Dari pemaparan diatas diduga bahwa rumput laut coklat dapat
ditambahkan pada Bioactive glass nano silica karena rumput laut coklat memiliki
senyawa bioaktif polisakarida berupa alginat. Namun saat ini belum diketahui
secara pasti pembentukan struktur Hydroxycarbonate apatite (HCA). Untuk
mengetahui pembentukan struktur Hydroxycarbonate apatite (HCA) dapat
digunakan alat SEM.

1.2 Rumusan Masalah

Berdasarkan penjelasan pada latar belakang tersebut didapatkan rumusan


masalah sebagai berikut :
Apakah terdapat pembentukan Hydroxycarbonate apatite (HCA) dari
bioaktive glass nano silica dari abu ampas tebu yang ditambahkan dengan
polisakarida dari brown seaweed?

1.3 Tujuan Penelitian

Tujuan penelitian yang dilakukan adalah :

Mengetahui pembentukan Hydroxycarbonate apatite (HCA) dari bioactive


glass nano silica dari abu ampas tebu yang ditambahkan dengan polisakarida dari
brown seaweed.

1.4 Manfaat Penelitian


Manfaat penelitian yang dilakukan adalah :
a.
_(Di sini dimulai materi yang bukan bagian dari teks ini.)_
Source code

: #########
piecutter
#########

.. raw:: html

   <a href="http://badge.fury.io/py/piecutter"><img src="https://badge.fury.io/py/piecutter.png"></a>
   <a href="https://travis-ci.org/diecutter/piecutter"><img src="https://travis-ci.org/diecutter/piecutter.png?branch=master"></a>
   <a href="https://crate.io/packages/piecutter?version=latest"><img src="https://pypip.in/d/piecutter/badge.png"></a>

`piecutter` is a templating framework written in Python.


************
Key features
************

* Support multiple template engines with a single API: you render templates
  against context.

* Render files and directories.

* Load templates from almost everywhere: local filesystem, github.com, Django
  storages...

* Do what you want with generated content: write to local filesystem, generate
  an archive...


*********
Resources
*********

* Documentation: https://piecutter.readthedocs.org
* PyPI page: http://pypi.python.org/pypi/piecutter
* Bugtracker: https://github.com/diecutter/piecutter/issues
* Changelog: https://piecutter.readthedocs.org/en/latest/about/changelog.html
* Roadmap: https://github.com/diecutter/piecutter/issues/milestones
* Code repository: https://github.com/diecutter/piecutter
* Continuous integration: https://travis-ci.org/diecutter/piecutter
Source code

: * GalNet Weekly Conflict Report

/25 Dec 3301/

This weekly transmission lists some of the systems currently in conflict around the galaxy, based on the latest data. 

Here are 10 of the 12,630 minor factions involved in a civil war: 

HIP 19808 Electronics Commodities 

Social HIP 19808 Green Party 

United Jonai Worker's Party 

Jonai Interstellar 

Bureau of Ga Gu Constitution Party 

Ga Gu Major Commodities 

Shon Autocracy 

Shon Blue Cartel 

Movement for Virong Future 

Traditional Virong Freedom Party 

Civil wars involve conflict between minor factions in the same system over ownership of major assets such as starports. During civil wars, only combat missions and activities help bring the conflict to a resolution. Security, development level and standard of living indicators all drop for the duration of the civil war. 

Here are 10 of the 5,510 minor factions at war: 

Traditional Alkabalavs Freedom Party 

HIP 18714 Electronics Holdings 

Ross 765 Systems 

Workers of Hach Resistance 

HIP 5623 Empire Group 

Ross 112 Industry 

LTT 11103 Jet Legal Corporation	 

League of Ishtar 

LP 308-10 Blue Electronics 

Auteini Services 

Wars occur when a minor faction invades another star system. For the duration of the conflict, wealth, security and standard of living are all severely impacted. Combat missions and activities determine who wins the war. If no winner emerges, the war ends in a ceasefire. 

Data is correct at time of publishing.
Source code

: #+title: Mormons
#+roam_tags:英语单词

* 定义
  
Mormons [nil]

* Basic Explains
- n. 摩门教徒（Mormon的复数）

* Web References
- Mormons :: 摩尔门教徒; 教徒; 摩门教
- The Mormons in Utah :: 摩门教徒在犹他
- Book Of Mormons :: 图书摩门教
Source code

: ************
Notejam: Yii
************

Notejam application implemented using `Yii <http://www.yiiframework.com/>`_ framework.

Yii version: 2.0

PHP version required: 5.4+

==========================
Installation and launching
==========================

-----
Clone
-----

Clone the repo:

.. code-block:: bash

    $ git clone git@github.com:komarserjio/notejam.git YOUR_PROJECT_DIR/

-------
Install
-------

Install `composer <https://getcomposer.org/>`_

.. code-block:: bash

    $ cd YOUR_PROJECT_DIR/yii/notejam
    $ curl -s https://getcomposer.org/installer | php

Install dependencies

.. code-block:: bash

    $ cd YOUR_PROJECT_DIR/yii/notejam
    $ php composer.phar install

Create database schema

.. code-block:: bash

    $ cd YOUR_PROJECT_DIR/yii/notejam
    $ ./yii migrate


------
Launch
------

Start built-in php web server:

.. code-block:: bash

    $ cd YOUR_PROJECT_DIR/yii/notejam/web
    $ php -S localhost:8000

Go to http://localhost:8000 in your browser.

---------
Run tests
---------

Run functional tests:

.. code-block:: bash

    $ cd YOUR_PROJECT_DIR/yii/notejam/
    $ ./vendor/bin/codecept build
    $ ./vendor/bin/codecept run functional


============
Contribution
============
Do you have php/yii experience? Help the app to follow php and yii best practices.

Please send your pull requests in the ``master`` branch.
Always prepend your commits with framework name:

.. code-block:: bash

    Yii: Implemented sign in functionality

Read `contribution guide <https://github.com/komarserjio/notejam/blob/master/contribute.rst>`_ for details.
Mengetahui pembentukan struktur Hydroxycarbonate apatite (HCA) dari
bioactive glass nano silica dari abu ampas tebu yang ditambahkan dengan
polisakarida dari brown seaweed.
b. bioactive glass nano silica dapat dipertimbangkan sebagai alternatif bahan di
Kedokteran Gigi.
c. Alternatif pengolahan abu ampas tebu supaya bernilai tinggi.
d. Alternatif pengolahan seaweed supaya bernilai tinggi
e. Sebagai acuan untuk penelitian selanjutnya.